TranslateCAD
- Developer(s): TranslationToSpanish.com
- Initial release: 2008
- Stable release: 1.4.4 / April 16, 2010
- Operating system: Microsoft Windows
- Platform: NT/2000/XP/Vista/Windows 7
- Type: Computer Assisted Translation tools
- License: Proprietary software

= TranslateCAD =

TranslateCAD is a tool for computer-aided translation software, designed to extract translatable text from CAD drawings saved in the industry-standard DXF format - regardless of the CAD software used to create such drawings - so that professional translators are able to translate in plain text using a number of CAT tools available.

The translatable text is saved in a Unicode Text file that can be translated using any CAT tool available. The advantages of translating out of the drawing CAD software environment are:

- It is faster to translate in plain-text format than using the native MTEXT or TEXT command in AutoCAD.
- The translator is able to re-utilize translation memories, glossaries, dictionaries and other features of the CAT tool being used.
- The special Unicode fonts can be visualized better using the CAT software than the drawing software.

The disadvantages of doing so are:

- Some visibility is lost during the process. Users may need to go back to the drawing to see more context.
- Not 100% of the drawings are not subject to be converted to DXF (See Limitations section).

Once the translator has created the target-language equivalent, TranslateCAD re-creates a DXF drawing that merges the extracted translatable text with the rest of the elements in the DXF file, such as lines, circles, dimensions, page properties, etc.

TranslateCAD is not a CAT tool itself, but a tagger software, that serves as a bridge between the target format and the CAT software.

The translator would need to check (and edit if needed) the target-language drawing in order to accommodate the different lengths of words/phrases into the original layout; applicable specifically when translating between European and Asian/Far East languages, due to the differences found in lengths among ideograms/glyphs and alphabet-based languages.
• • • • • • •
▶ [Your assignment]: Pick up the TranslateCAD article after its last sentence and continue it.

▶ [Multi-view geometry data]:
• • • • • • •
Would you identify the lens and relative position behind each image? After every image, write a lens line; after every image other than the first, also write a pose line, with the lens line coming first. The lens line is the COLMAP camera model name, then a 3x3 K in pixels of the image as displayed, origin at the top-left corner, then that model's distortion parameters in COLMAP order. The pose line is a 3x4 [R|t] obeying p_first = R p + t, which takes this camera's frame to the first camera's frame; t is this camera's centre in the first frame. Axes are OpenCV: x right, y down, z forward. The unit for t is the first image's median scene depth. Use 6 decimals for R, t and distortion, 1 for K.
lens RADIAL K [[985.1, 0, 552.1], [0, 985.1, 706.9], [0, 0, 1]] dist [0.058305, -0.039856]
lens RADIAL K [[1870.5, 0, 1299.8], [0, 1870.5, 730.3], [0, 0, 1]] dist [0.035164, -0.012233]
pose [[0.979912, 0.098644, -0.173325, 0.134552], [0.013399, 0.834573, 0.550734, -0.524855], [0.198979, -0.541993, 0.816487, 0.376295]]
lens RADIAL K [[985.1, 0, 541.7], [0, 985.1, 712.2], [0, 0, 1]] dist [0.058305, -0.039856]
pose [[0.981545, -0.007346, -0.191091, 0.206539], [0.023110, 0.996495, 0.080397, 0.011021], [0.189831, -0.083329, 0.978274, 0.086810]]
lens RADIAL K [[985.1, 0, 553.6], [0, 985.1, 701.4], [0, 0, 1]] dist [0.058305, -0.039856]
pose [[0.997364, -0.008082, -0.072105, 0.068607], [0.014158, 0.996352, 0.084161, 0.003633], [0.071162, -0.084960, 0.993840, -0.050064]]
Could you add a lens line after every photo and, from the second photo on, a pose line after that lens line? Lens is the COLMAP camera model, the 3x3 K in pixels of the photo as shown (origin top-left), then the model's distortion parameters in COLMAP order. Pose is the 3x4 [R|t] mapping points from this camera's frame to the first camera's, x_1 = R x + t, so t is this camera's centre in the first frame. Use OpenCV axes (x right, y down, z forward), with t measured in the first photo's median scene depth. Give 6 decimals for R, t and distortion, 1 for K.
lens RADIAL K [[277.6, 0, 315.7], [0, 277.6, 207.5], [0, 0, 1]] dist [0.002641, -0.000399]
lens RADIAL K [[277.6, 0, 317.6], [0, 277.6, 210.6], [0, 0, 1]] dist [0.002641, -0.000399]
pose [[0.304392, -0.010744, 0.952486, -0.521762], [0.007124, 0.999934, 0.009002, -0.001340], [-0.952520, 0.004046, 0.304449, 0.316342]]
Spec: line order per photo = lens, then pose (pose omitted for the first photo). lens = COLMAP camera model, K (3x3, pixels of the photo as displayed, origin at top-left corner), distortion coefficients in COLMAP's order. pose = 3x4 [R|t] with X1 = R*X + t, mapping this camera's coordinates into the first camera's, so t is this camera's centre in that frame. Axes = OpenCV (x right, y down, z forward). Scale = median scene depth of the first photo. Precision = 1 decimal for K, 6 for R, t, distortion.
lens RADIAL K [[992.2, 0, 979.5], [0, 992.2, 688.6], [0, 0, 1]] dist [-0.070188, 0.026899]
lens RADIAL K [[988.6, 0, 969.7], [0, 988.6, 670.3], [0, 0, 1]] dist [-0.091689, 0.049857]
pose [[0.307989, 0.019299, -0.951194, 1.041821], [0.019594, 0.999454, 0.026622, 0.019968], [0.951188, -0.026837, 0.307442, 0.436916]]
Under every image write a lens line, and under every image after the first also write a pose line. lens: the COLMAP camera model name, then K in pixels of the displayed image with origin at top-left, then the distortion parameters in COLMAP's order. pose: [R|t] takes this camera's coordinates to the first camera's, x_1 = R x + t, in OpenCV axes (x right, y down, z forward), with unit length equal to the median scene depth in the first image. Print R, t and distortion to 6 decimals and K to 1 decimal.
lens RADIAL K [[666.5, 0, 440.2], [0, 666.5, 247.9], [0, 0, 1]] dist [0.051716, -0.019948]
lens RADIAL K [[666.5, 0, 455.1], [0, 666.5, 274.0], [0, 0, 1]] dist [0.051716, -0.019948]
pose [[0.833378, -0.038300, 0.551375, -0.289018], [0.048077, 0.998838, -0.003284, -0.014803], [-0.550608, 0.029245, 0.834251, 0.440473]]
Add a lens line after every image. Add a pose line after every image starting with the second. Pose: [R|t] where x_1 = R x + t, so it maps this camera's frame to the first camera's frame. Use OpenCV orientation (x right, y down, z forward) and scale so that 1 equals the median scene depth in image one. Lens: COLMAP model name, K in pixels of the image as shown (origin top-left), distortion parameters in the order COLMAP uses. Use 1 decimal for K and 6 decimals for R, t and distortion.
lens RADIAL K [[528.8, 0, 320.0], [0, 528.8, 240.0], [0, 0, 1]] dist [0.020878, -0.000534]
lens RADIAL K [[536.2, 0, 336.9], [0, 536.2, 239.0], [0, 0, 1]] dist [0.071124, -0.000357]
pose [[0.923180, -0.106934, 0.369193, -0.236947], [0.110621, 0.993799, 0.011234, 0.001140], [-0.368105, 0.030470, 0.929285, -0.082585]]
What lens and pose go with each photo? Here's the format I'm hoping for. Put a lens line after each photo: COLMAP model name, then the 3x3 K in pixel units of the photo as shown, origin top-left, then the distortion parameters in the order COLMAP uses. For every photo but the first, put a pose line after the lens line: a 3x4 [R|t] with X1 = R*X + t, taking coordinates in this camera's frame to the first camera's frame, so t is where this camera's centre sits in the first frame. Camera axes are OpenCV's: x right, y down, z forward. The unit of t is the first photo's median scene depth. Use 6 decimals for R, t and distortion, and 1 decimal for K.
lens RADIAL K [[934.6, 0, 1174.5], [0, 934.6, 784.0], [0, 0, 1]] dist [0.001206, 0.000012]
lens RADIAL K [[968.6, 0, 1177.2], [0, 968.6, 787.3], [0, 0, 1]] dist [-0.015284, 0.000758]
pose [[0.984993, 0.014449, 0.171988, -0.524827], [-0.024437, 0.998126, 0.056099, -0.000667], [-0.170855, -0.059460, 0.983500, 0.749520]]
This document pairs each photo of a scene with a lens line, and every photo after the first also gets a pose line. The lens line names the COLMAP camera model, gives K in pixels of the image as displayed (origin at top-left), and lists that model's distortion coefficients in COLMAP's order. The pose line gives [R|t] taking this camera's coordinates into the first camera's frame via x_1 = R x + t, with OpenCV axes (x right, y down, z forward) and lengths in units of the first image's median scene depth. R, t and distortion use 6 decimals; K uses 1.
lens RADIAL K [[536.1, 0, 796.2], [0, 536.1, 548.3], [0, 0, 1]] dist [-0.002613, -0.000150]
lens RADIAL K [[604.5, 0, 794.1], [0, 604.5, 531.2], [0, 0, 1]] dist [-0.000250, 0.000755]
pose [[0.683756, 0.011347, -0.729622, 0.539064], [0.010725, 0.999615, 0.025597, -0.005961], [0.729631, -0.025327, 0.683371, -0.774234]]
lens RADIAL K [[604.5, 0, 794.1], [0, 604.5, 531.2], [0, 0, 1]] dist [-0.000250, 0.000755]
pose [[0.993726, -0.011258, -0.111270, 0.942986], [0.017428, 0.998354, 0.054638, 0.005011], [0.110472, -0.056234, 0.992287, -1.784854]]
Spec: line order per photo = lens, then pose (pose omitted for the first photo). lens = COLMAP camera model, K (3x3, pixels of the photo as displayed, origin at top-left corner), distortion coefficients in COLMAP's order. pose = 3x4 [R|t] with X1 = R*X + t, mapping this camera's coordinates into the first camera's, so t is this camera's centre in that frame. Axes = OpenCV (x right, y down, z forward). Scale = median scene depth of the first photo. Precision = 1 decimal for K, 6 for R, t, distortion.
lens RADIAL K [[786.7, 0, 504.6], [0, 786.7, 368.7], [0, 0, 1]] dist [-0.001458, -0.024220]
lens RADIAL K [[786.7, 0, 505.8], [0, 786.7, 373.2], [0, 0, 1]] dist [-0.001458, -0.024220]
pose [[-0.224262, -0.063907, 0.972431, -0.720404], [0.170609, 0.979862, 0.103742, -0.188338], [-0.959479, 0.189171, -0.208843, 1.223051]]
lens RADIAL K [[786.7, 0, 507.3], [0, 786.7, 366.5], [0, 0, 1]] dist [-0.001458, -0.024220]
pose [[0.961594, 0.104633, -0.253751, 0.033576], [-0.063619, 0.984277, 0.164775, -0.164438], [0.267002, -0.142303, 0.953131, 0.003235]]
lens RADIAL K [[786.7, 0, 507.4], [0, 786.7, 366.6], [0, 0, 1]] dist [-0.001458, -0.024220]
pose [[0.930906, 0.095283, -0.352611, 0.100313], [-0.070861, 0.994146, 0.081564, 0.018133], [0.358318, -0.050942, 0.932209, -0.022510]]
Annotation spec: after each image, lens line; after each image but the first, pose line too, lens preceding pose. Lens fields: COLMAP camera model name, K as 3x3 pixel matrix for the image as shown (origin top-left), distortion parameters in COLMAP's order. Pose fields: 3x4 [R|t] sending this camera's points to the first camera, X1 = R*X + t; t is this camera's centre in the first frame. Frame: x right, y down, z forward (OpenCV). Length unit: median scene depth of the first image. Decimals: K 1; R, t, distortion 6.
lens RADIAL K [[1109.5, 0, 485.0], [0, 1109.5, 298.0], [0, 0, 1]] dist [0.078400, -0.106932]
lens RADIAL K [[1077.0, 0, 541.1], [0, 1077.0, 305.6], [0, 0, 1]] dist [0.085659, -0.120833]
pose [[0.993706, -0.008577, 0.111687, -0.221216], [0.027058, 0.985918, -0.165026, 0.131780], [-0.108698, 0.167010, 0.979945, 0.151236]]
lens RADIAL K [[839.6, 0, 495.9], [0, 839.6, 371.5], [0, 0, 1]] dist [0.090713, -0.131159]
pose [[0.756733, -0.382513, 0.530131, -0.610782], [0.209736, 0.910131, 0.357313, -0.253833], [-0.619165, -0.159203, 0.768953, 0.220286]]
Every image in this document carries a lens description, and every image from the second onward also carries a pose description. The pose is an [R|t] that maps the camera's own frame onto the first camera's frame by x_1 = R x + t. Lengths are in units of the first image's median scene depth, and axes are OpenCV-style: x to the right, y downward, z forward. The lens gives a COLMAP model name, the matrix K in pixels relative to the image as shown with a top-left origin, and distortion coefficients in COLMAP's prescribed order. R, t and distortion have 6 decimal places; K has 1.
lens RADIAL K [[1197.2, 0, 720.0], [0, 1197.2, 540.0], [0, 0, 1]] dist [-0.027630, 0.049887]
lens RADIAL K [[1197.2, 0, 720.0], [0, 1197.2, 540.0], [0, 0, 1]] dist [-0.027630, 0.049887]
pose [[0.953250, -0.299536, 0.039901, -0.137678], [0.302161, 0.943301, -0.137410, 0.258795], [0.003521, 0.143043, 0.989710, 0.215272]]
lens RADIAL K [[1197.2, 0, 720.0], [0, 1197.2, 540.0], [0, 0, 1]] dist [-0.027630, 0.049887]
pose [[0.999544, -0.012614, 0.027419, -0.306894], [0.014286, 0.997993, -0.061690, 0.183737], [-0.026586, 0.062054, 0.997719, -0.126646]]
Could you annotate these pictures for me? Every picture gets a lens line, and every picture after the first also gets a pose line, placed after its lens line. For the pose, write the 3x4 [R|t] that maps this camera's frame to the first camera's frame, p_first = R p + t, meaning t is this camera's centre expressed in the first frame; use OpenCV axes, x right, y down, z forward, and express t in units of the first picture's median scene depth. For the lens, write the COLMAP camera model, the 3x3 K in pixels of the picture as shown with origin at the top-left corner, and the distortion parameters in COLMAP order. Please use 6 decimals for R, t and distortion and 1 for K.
• • • • • • •
▶ [Result]:
==File Format Support==
TranslateCAD reads and writes DXF files, supporting AutoCAD versions from r14 through 2010.

DWG files are not supported directly, although the user may use the Save-as menu within AutoCAD in order to export the drawings to be translated into DXF format. Alternatively, there are a number of shareware or freeware tools that perform this task.

==Known Limitations==
- TranslateCAD handles only DXF files outside of AutoCAD or compatible software; it is not integrated with the drawing software itself.
- Most legacy drawings were created using the outdated DTEXT (or simply TEXT) object that supports only one line of text, instead of the current MTEXT that handles several lines of text into one single object. The result of using DTEXT is that the translator frequently founds isolated words that sometimes don't make sense without the appropriate context/order. DTEXT object don't support Unicode, so if the drawing is to be translated into a Unicode-based language, the DTEXT objects need to be converted into MTEXT with a lisp macro in AutoCAD.
- If translating from/to a Unicode-based language, the user needs to install an AutoCAD-compatible Unicode font into their system.
- DXF format has glitches: certain drawings are rendered unreadable if saved in the DXF format rather than the Native DWG file format. It is advised to use a different tool for these kind of drawings.

==See also==
- Computer assisted translation
- AutoCAD
- DXF (Drawing Exchange Format)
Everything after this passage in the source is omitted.